Although the San Francisco, CA-based quartet of City Tribe formed in 2010, they can actually trace their origins back to 2007 when founding members and co-lead vocalists Duncan Nielsen and Jacob Jones were young musicians playing in bands around Santa Barbara, CA. Nielsen and Jones were in a post-hardcore band, with Jones, who hadn’t quite learned to play guitar on vocals, and Nielsen, who hadn’t quite learned how to sing on guitar. However, the band was short-lived. Within about a year of that band’s formation, the members of the band went their separate ways with Jones winding up in San Francisco and Nielsen winding up in Berkley. And as a result, Jones and Nielsen lost tough – that is until a few years later when Nielsen, who wanted to be in San Francisco, wound up living down the street from his old bandmate. 

The duo started writing again but with a stripped down sound and presentation as they employed acoustic guitar and harmonized vocals.
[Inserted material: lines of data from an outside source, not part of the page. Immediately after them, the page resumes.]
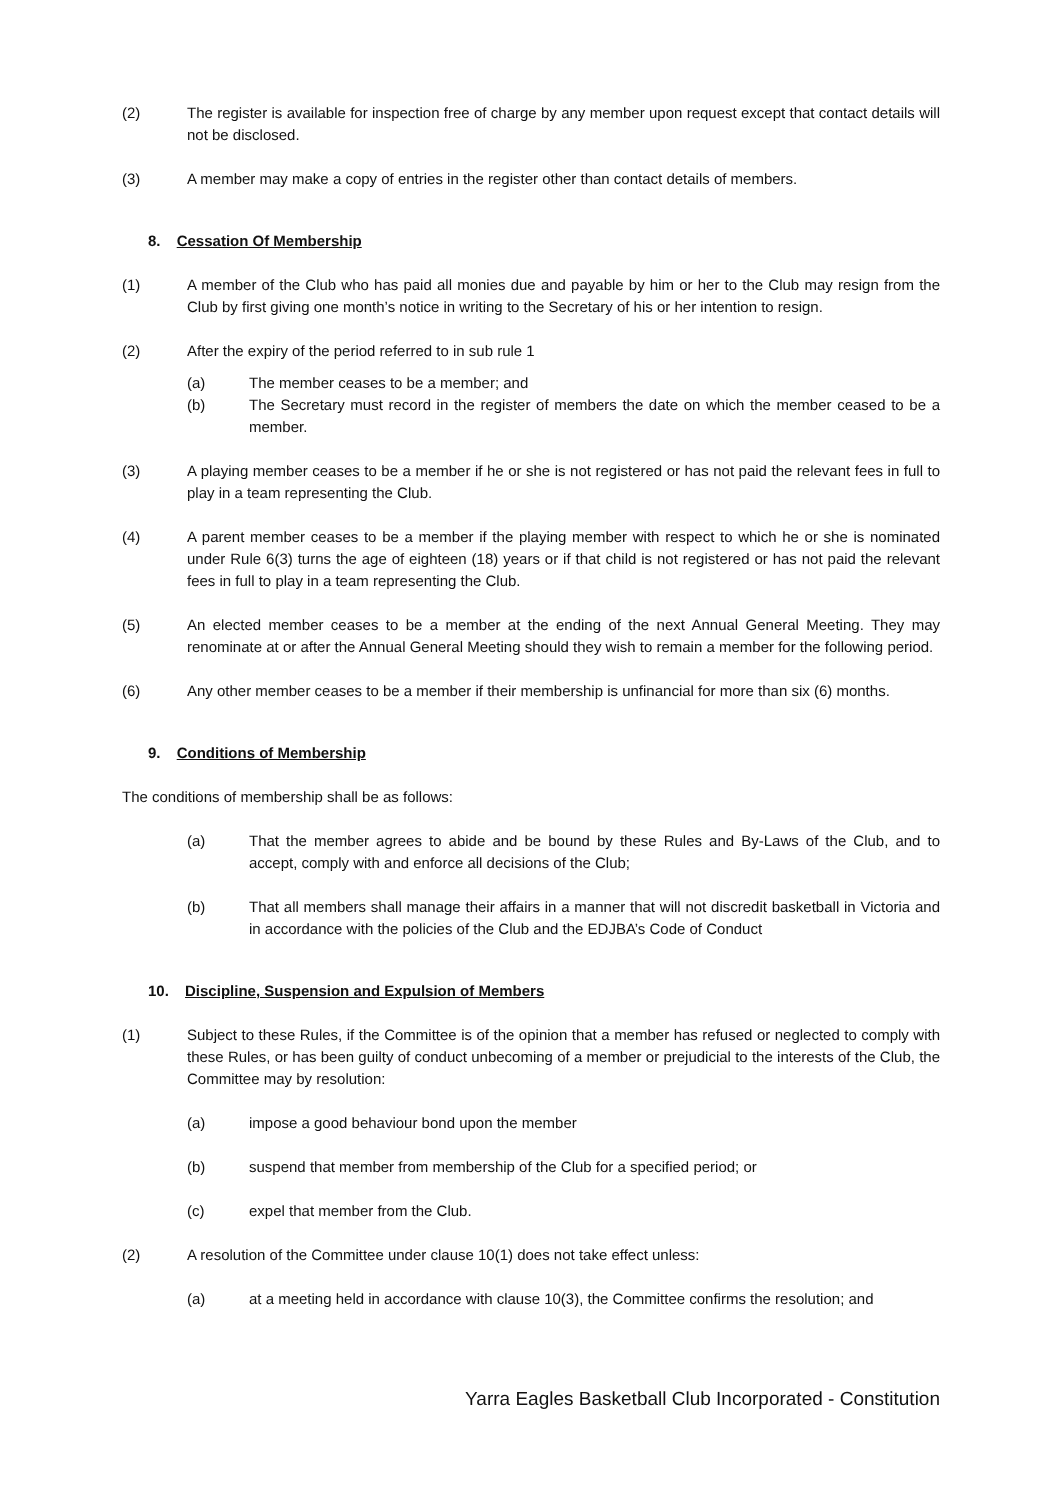(2) The register is available for inspection free of charge by any member upon request except that contact details will not be disclosed.
(3) A member may make a copy of entries in the register other than contact details of members.
8. Cessation Of Membership
(1) A member of the Club who has paid all monies due and payable by him or her to the Club may resign from the Club by first giving one month’s notice in writing to the Secretary of his or her intention to resign.
(2) After the expiry of the period referred to in sub rule 1
(a) The member ceases to be a member; and
(b) The Secretary must record in the register of members the date on which the member ceased to be a member.
(3) A playing member ceases to be a member if he or she is not registered or has not paid the relevant fees in full to play in a team representing the Club.
(4) A parent member ceases to be a member if the playing member with respect to which he or she is nominated under Rule 6(3) turns the age of eighteen (18) years or if that child is not registered or has not paid the relevant fees in full to play in a team representing the Club.
(5) An elected member ceases to be a member at the ending of the next Annual General Meeting. They may renominate at or after the Annual General Meeting should they wish to remain a member for the following period.
(6) Any other member ceases to be a member if their membership is unfinancial for more than six (6) months.
9. Conditions of Membership
The conditions of membership shall be as follows:
(a) That the member agrees to abide and be bound by these Rules and By-Laws of the Club, and to accept, comply with and enforce all decisions of the Club;
(b) That all members shall manage their affairs in a manner that will not discredit basketball in Victoria and in accordance with the policies of the Club and the EDJBA’s Code of Conduct
10. Discipline, Suspension and Expulsion of Members
(1) Subject to these Rules, if the Committee is of the opinion that a member has refused or neglected to comply with these Rules, or has been guilty of conduct unbecoming of a member or prejudicial to the interests of the Club, the Committee may by resolution:
(a) impose a good behaviour bond upon the member
(b) suspend that member from membership of the Club for a specified period; or
(c) expel that member from the Club.
(2) A resolution of the Committee under clause 10(1) does not take effect unless:
(a) at a meeting held in accordance with clause 10(3), the Committee confirms the resolution; and
Yarra Eagles Basketball Club Incorporated - Constitution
Some of their first shows – as a duo – were as part of the Dig Music series, a showcase for local talent that the duo curated. Sometime later, they recruited a Santa Barbara friend Eric Wallace to play bass and Scott Taragon to play bass before recording a self-titled EP. However, there was a lineup change in late 2012, with Cody Rhodes taking over on drums. 
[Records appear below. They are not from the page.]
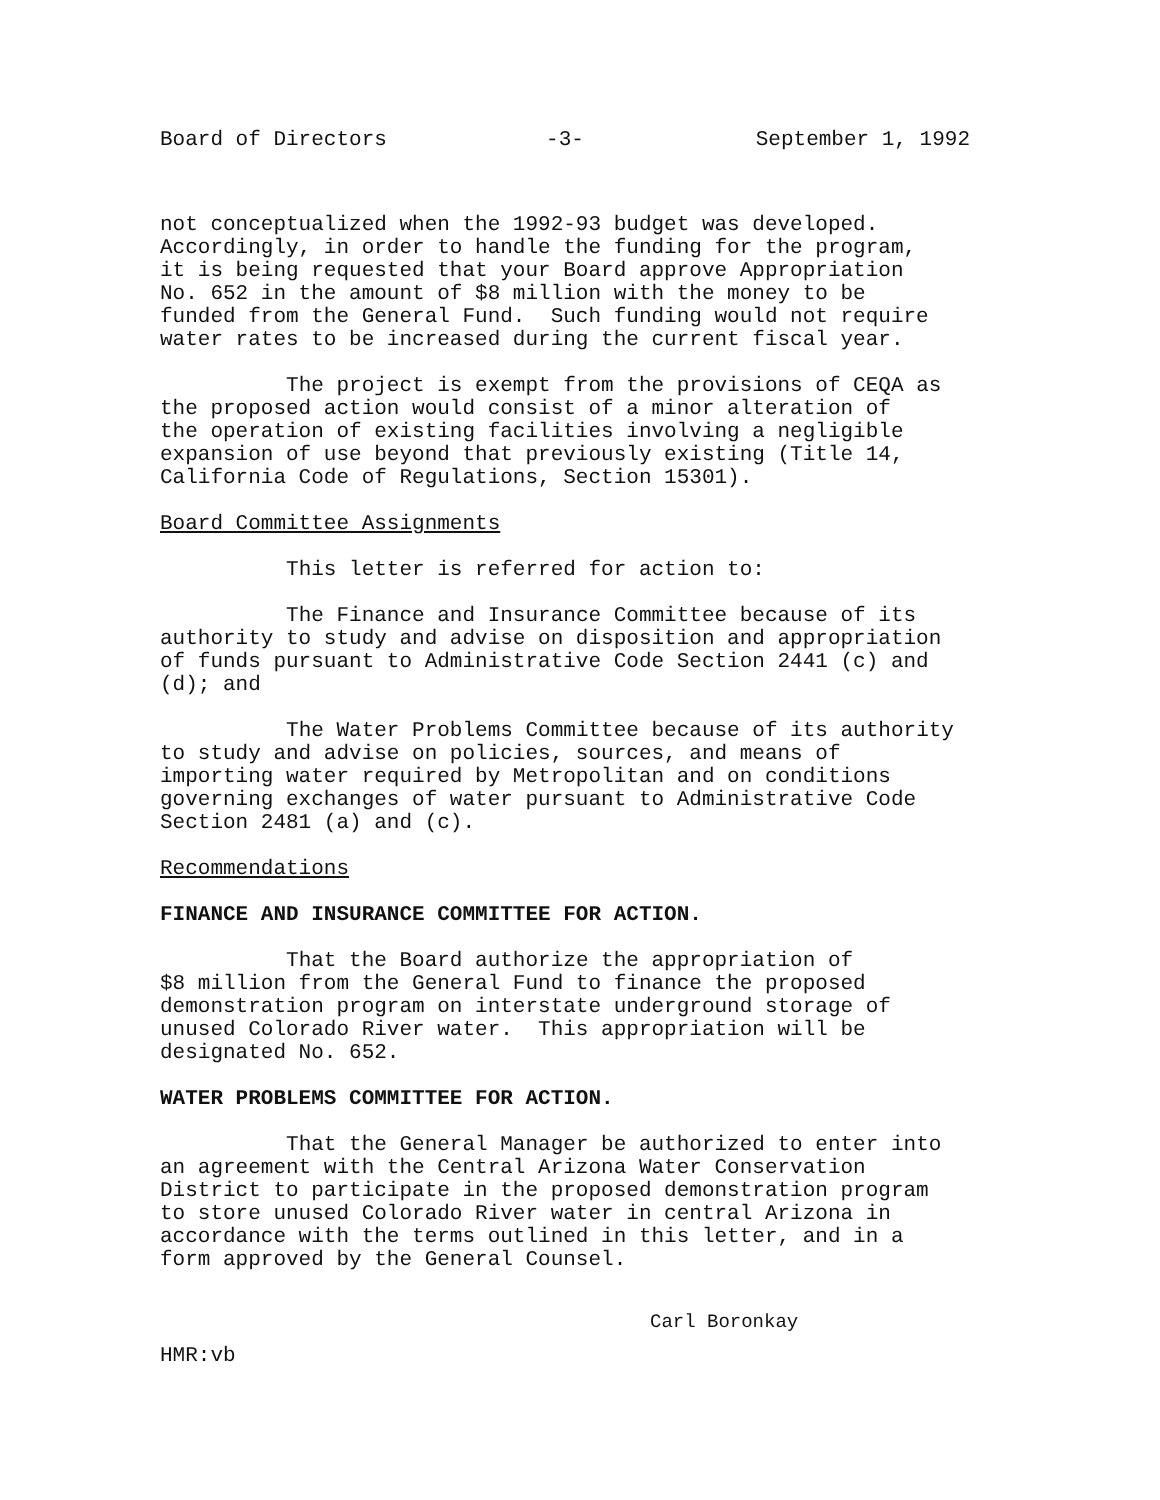Board of Directors -3- September 1, 1992
not conceptualized when the 1992-93 budget was developed. Accordingly, in order to handle the funding for the program, it is being requested that your Board approve Appropriation No. 652 in the amount of $8 million with the money to be funded from the General Fund. Such funding would not require water rates to be increased during the current fiscal year.
The project is exempt from the provisions of CEQA as the proposed action would consist of a minor alteration of the operation of existing facilities involving a negligible expansion of use beyond that previously existing (Title 14, California Code of Regulations, Section 15301).
Board Committee Assignments
This letter is referred for action to:
The Finance and Insurance Committee because of its authority to study and advise on disposition and appropriation of funds pursuant to Administrative Code Section 2441 (c) and (d); and
The Water Problems Committee because of its authority to study and advise on policies, sources, and means of importing water required by Metropolitan and on conditions governing exchanges of water pursuant to Administrative Code Section 2481 (a) and (c).
Recommendations
FINANCE AND INSURANCE COMMITTEE FOR ACTION.
That the Board authorize the appropriation of $8 million from the General Fund to finance the proposed demonstration program on interstate underground storage of unused Colorado River water. This appropriation will be designated No. 652.
WATER PROBLEMS COMMITTEE FOR ACTION.
That the General Manager be authorized to enter into an agreement with the Central Arizona Water Conservation District to participate in the proposed demonstration program to store unused Colorado River water in central Arizona in accordance with the terms outlined in this letter, and in a form approved by the General Counsel.
Carl Boronkay
HMR:vb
“Wildflower,” is the first single off the San Francisco, CA-basd quartet’s forthcoming debut album Undertow, and it’s a breezy but earnest track comprised of Nielsen and Jones’ effortless harmonizing, a subtle and yet forceful guitar solo and some really inventive percussion that not only seems to owe a debt to Paul Simon, it manages to evoke the endless possibility of the open road, and of California – somehow, I can envision being on the he Pacific Coast Highway with some dear friends and playing this particular song as our theme song.